Смущённо прикрывая ладонью лицо, доктор стоял особняком на палубе, стараясь ни о чём не думать, и лишь любовался царившей вокруг сказкой. Наитием понимал, что такого волшебства, такой необычной красоты больше увидеть вряд ли придётся. Он ценил этот момент, вникал в него, пытался собрать как можно больше впечатлений, чтобы потом, спустя годы, сохранить хоть толику. Так продолжалось час, два. Дым из трубы за спиной тянулся далеко серым прозрачным шлейфом и растворялся то ли в небе, то ли в воде у горизонта.

Вскоре обратил внимание, что нигде не видит уже тюленей. Исчезли. И белухи тоже. Чайки отстали часа полтора назад. Взглянув на часы, понял, зверьё уплыло спать. Время-то позднее, несмотря на то, что солнце стояло над горизонтом и небо синело, как днём. Впрочем, это и был день. Полярный. Вдохнув как можно глубже, доктор потянулся и решил: пора идти в буфет, где, возможно, его ждут не дождутся друзья-приятели. Когда повернулся, нос к носу столкнулся с буфетчиком.

– Геннадий Петрович, полчаса за Вами наблюдаю и всё не решаюсь побеспокоить. Такой взгляд у Вас мечтательный. Красиво, правда?

– Здравствуйте, здравствуйте, милейший. Как поживаете? – доктор приветливо протянул руку, узнав пациента, но тот кинулся с объятьями и крепко стиснул грудь, причитая.

– Спаситель Вы мой! Так ждал этого момента, чтоб выразить. Чтобы хоть как-то. Геннадий Петрович, дорогой!

И усилил обхват, да так, что у Гены хрустнуло в грудной клетке. Пришлось отбиваться. Сломает ребро! Не хватало ещё.

– Да пусти же ты, чёрт!
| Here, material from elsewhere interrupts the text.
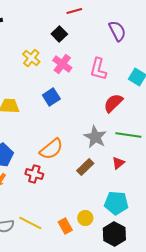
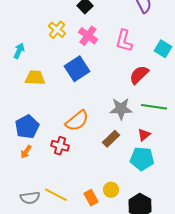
blue square: (51, 97) -> (77, 69), size x1.4
gray star: (95, 137) -> (121, 109), turned -30
cyan pentagon: (116, 203) -> (142, 159), moved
Искалечишь от счастья-то.

С большим трудом выпроставшись, на всякий случай вытянул руку, чтобы предупредить очередной приступ любвеобильности. Буфетчик вроде как впал в неистовство. Из глаз текли слёзы умиления, руки по-прежнему порывались состроить кольцевые фигуры. Чего это с ним, подумал доктор, свихнулся? Может, я ему не то отрезал? Через минуту стало ясно: благодарный пациент в изрядном подпитии. Мои гаврики накачали, не иначе. Интересно, сами как? Если всё это время торчат внизу у этого, благодарного, то… Надо поспешить.

– Мои в буфете, конечно?

– Помилуйте, доктор, а где ж ещё?! Я и за Вами уже не первый раз прибегаю. Подойду, а потревожить всё не решусь никак. Заждались мы Вас.

– Поведай-ка мне, дружище, они не того? Ну, как бы это сказать.